I saw some packets of sugar next to the bottle. Which is when the mayor told me the contents of the Mountain Dew bottle contained the rough equivalent of 19 packs of sugar, or 19 teaspoons.

I was stunned. I could not believe it.

Which is also why I was wrong in a previous column in the way I castigated Nutter's soda-tax idea in his initial budget proposal. I did not believe him when he said that one of his reasons for a two-cent-per-ounce tax on sugary beverages was that it might reduce obesity. I thought he had just found a sneaky way to close the budget gap under the guise of morality.

Did the mayor get to me in this instance? Yes. Call me a sellout or call me honest enough to admit a mistake, but those comments in the column were unfair. I am concerned by the increasing level of government intrusion in our lives. But given the amount of intrusion there already is, a tax on sugary drinks is one of the better intrusions.

Not that it matters right now. The soda tax was a nonstarter with City Council. One counterargument was that the budget gap could be closed by reducing the size of the workforce. I argued that myself, although the most recent report from the Pennsylvania Intergovernmental Cooperation Authority said the number of general-fund positions projected for fiscal 2010 - 22,518 - is the lowest it has been in nearly a decade. The report also said that overtime costs have been effectively reduced. There is probably more fat to be cut, but the mayor was on to something with his soda tax. Of course, he wanted the tax to raise revenue. But it also highlighted a legitimate and important health issue. The two-cent tax, if anything, was too low. But you have to start somewhere, just as you had to start somewhere with the tobacco industry.

I have now seen a slew of studies on the subject, all of which prove the point that in the wondrous age of the Internet, you can find anything to support anything.
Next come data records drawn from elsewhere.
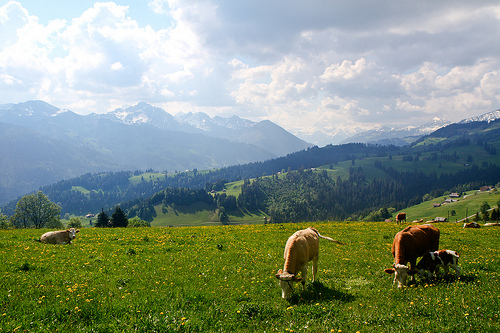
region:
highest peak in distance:
[9, 89, 71, 117]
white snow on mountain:
[107, 108, 149, 125]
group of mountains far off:
[183, 106, 280, 139]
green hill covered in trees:
[25, 171, 185, 213]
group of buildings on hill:
[431, 183, 497, 206]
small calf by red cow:
[406, 246, 466, 280]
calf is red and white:
[403, 249, 463, 279]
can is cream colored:
[255, 212, 347, 302]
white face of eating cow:
[275, 273, 299, 298]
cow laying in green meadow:
[34, 220, 88, 249]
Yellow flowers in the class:
[36, 278, 120, 313]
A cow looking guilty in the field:
[31, 220, 91, 246]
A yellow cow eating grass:
[271, 223, 342, 302]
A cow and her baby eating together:
[375, 222, 470, 292]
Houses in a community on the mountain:
[427, 171, 495, 209]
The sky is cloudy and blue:
[26, 25, 371, 94]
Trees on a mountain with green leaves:
[138, 183, 348, 205]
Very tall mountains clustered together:
[18, 98, 284, 155]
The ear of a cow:
[61, 224, 72, 237]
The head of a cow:
[274, 268, 298, 299]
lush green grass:
[9, 220, 493, 326]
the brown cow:
[388, 223, 440, 282]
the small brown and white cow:
[416, 249, 463, 279]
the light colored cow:
[276, 227, 344, 302]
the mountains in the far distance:
[3, 98, 307, 170]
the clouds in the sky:
[8, 3, 498, 128]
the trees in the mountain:
[31, 126, 415, 216]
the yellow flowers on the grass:
[84, 223, 274, 309]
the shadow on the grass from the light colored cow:
[293, 280, 356, 310]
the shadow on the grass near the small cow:
[421, 273, 472, 287]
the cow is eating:
[264, 219, 344, 318]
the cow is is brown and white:
[401, 239, 476, 277]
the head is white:
[391, 261, 411, 293]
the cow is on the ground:
[32, 213, 108, 263]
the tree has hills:
[269, 128, 450, 206]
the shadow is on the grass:
[309, 256, 353, 317]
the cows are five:
[34, 200, 481, 317]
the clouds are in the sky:
[227, 46, 444, 118]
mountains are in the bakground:
[128, 104, 358, 139]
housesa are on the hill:
[424, 182, 491, 210]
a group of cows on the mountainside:
[31, 197, 487, 322]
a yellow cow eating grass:
[265, 223, 346, 306]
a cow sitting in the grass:
[30, 226, 85, 246]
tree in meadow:
[95, 211, 132, 225]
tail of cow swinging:
[312, 225, 339, 242]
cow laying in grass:
[32, 230, 79, 242]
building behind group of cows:
[444, 192, 474, 200]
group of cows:
[387, 210, 479, 227]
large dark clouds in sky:
[104, 1, 491, 125]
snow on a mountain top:
[105, 106, 150, 124]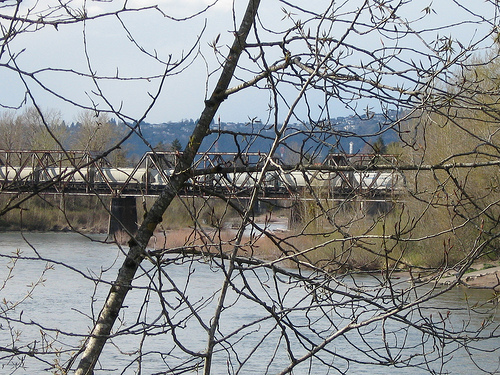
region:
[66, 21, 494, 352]
branches of a tree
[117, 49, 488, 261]
bunch of tree branches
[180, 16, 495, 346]
bunch of tree branches on a tree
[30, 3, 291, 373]
a tree with bunch of branches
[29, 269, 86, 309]
a body of water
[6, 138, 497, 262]
a bridge over a body of water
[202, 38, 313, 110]
tree branch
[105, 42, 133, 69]
a clear sky with now clouds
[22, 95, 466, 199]
trees and branches in the background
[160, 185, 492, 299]
bushes near a body of water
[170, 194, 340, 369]
the branches are barren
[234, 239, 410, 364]
the branches are barren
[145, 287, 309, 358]
the branches are barren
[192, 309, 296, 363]
the branches are barren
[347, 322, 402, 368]
the water is calm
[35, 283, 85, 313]
the water is calm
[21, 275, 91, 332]
the water is calm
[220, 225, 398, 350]
a barren tree branch without leaves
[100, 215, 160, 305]
the skinny trunk of a tree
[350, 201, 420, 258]
dead grass growing by a lake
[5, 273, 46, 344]
small leaves sprouting on a plant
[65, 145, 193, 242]
a small bridge made for trains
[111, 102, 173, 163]
a bunch of green trees in the distance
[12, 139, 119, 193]
the safety gate of a bridge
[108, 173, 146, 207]
small brown steel train tracks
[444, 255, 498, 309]
the brown coast of a lake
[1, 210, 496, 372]
Water in the forefront.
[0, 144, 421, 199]
Bridge over the water.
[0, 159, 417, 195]
Train on the tracks.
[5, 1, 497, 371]
Tree branches in the forefront.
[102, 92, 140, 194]
Support wall on the bridge.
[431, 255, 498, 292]
Dirt on the bank.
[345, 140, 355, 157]
Pole in the background.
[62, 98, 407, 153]
Trees in the background.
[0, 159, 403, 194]
White color on the trains.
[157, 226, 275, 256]
Brown grass on the bank.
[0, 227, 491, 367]
calm light-blue water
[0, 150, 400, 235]
train crossing over bridge on upright support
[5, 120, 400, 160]
slope of trees in back of train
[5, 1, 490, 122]
light-blue sky with a few clouds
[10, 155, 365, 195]
bridge beams in triangular formations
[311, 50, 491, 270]
tree with fuzzy light-green growth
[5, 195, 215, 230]
marsh under bridge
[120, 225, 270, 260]
tan plants on land extending into water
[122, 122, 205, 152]
houses on hills in distance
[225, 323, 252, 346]
A dead looking stem.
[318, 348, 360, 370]
A dead looking stem.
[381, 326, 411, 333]
A dead looking stem.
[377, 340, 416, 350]
A dead looking stem.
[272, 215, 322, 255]
A dead looking stem.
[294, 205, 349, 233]
A dead looking stem.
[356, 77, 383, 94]
A dead looking stem.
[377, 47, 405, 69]
A dead looking stem.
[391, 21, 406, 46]
A dead looking stem.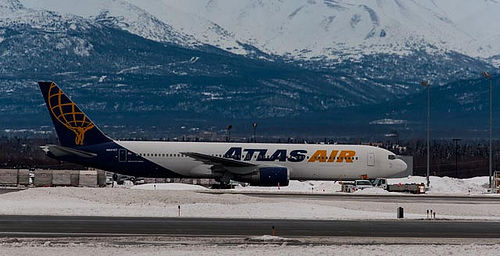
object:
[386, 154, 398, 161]
window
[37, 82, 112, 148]
tail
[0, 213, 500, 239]
runway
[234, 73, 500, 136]
mountain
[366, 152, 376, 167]
door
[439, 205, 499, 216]
snow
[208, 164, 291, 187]
engine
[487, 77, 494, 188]
pole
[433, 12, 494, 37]
snow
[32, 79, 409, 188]
air liner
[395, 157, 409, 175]
nose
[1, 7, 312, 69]
mountain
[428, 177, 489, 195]
snow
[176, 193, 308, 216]
snow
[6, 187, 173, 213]
snow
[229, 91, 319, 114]
mountains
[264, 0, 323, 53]
snow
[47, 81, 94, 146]
logo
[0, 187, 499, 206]
runway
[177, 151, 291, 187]
wing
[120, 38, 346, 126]
mountain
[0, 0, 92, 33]
snow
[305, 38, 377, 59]
snow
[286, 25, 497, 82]
mountain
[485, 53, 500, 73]
mountain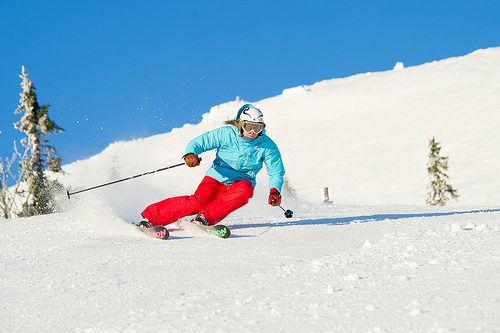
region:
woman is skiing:
[50, 72, 338, 265]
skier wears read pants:
[50, 80, 346, 250]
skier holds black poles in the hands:
[55, 100, 320, 245]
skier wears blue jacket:
[55, 80, 310, 250]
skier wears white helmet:
[63, 85, 320, 270]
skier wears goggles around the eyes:
[116, 92, 306, 242]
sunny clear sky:
[0, 3, 490, 206]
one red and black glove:
[250, 171, 320, 221]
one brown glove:
[175, 145, 210, 180]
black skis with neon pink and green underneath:
[117, 207, 270, 249]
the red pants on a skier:
[138, 186, 246, 226]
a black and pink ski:
[135, 212, 170, 240]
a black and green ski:
[190, 219, 236, 241]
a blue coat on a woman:
[201, 131, 281, 186]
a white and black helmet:
[238, 103, 269, 133]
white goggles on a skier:
[241, 120, 267, 134]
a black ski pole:
[56, 147, 225, 201]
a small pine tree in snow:
[413, 132, 468, 208]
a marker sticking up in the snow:
[316, 182, 336, 206]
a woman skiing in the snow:
[98, 78, 320, 278]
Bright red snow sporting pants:
[133, 170, 259, 247]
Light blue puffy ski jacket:
[170, 112, 293, 204]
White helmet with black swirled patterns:
[225, 97, 272, 152]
There are studies from places such as Harvard and Yale (save the e-mails; the schools are better than wherever you went) providing convincing evidence that sugary drinks are a major catalyst of obesity.

There are also convincing studies cited by the beverage-industry lobby that tax hikes have no effect on reducing obesity. George Mason University concluded in 2009 that a whopping 20 percent tax on soft drinks would reduce an obese individual's body mass index so immeasurably that it wouldn't even show up on a bathroom scale. Studies also cite the anomaly that, while soft-drink sales have dropped 12 percent since 1999, rates of child and adult obesity have gone up. The National Cancer Institute reported that sugar-sweetened beverages account for only 5.5 percent of an average person's caloric intake.

Each side has its points. But I now lean with the mayor, which makes the loss of the tax shortsighted. Sugary soda is one of the likely contributing factors to diabetes and other major health issues, along with most of the rest of the crap we shove down our mouths so we can get to the television set. Should french fries be taxed? Should pizza be taxed? Should Oreos be taxed? Yup, because the taxes will add up, and eventually somebody might try to buy an orange. Compared with European nations, we look disgusting.

My guess is that the soda tax will come around next year: The mayor is a dogged, determined creature. My guess is that Council will turn the tax down again, whether on the basis of ideology, insufficient cuts to the city workforce, fears that jobs in the beverage industry might be lost, or political factors too obvious to elaborate upon.

But just before Council members vote, I think it's only fair that they be forced to eat 19 teaspoons of sugar. If you are going to determine the fate of a soda tax, you might as well get the full flavor of some of the toxic waste out there.

And it should only take a few minutes to peel them from the ceiling.